Por si fuera poco, estrenan capacidades de inpainting de audio. Imagina que tienes una pista generada increíble, pero hay cinco segundos de guitarra en el medio que suenan a lata. Ya no tienes que lanzar el prompt entero otra vez. Seleccionas ese trozo defectuoso, le pides a la IA que lo arregle, lo restaure o lo alargue, y el resto del archivo ni se inmuta.

Como era de esperar viendo el terreno de los derechos de autor hoy en día, el miedo a las discográficas ha dictado las normas. Para curarse en salud, toda esta familia de modelos se ha entrenado usando exclusivamente datos completamente licenciados. Cero material pirata rascado de internet. Además, se apoyan en acuerdos millonarios firmados con gigantes como Warner Music Group y Universal Music Group.

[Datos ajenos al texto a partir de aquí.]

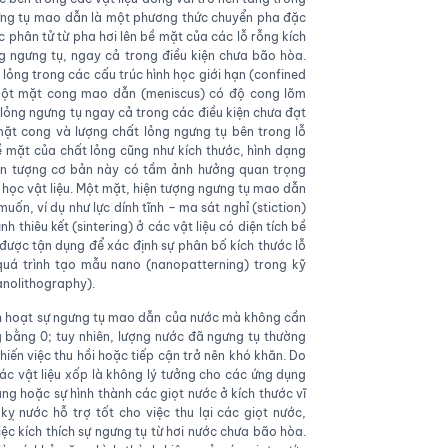
gưng tụ mao dẫn là một phương thức chuyển pha đặc
c phân tử từ pha hơi lên bề mặt của các lỗ rỗng kích
g ngưng tụ, ngay cả trong điều kiện chưa bão hòa.
 lỏng trong các cấu trúc hình học giới hạn (confined
 một mặt cong mao dẫn (meniscus) có độ cong lõm
 lỏng ngưng tụ ngay cả trong các điều kiện chưa đạt
mặt cong và lượng chất lỏng ngưng tụ bên trong lỗ
 mặt của chất lỏng cũng như kích thước, hình dạng
iện tượng cơ bản này có tầm ảnh hưởng quan trọng
oa học vật liệu. Một mặt, hiện tượng ngưng tụ mao dẫn
n, ví dụ như lực dính tĩnh – ma sát nghỉ (stiction)
nh thiêu kết (sintering) ở các vật liệu có diện tích bề
 được tận dụng để xác định sự phân bố kích thước lỗ
quá trình tạo mẫu nano (nanopatterning) trong kỹ
nolithography).
ch hoạt sự ngưng tụ mao dẫn của nước mà không cần
g bằng 0; tuy nhiên, lượng nước đã ngưng tụ thường
 khiến việc thu hồi hoặc tiếp cận trở nên khó khăn. Do
ác vật liệu xốp là không lý tưởng cho các ứng dụng
ng hoặc sự hình thành các giọt nước ở kích thước vĩ
kỵ nước hỗ trợ tốt cho việc thu lại các giọt nước,
ệc kích thích sự ngưng tụ từ hơi nước chưa bão hòa.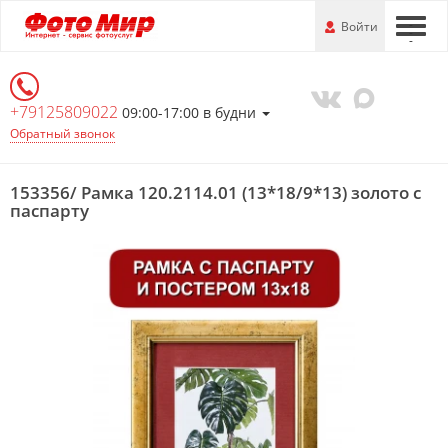
Перейти
-
Войти
-
-
к
основной
информации
+79125809022
09:00-17:00 в будни
Обратный звонок
153356/ Рамка 120.2114.01 (13*18/9*13) золото с
паспарту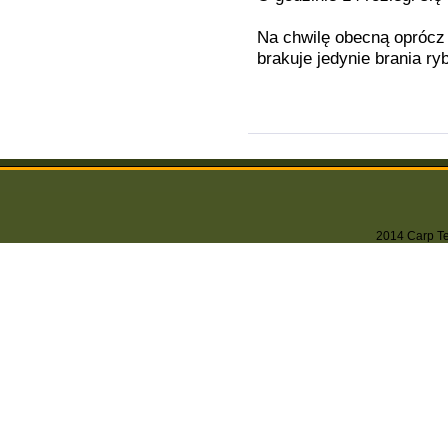
Na chwilę obecną oprócz 
brakuje jedynie brania r
2014 Carp Tea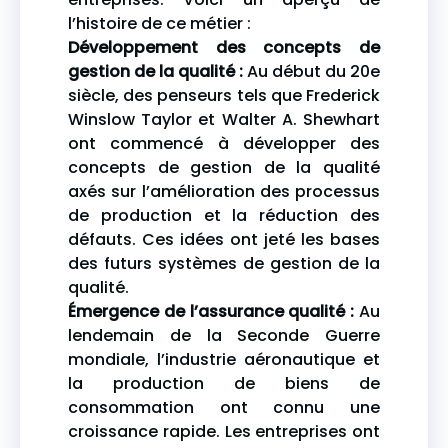
l’histoire de ce métier :
Développement des concepts de
gestion de la qualité :
Au début du 20e
siècle, des penseurs tels que Frederick
Winslow Taylor et Walter A. Shewhart
ont commencé à développer des
concepts de gestion de la qualité
axés sur l’amélioration des processus
de production et la réduction des
défauts. Ces idées ont jeté les bases
des futurs systèmes de gestion de la
qualité.
Émergence de l’assurance qualité :
Au
lendemain de la Seconde Guerre
mondiale, l’industrie aéronautique et
la production de biens de
consommation ont connu une
croissance rapide. Les entreprises ont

La letra pequeña para los creadores que quieran monetizar esto es bastante justa. Tienes una licencia comunitaria que te da luz verde para comercializar lo que generes sin problemas legales. La barrera solo aparece si tu empresa factura más de un millón de dólares anuales. En ese caso, te tocará negociar una licencia empresarial de pago.

Resulta obvio que Stability AI no está perdiendo el tiempo. Ya están cocinando una suite de productos enfocada a músicos profesionales que podría cambiar las reglas del estudio de grabación. Todavía no tenemos los detalles finales, pero el mensaje está enviado. La generación de audio ya no es solo para hacer bromas virales, es una herramienta pesada de producción. Veremos si la industria tradicional sabe encajar el golpe.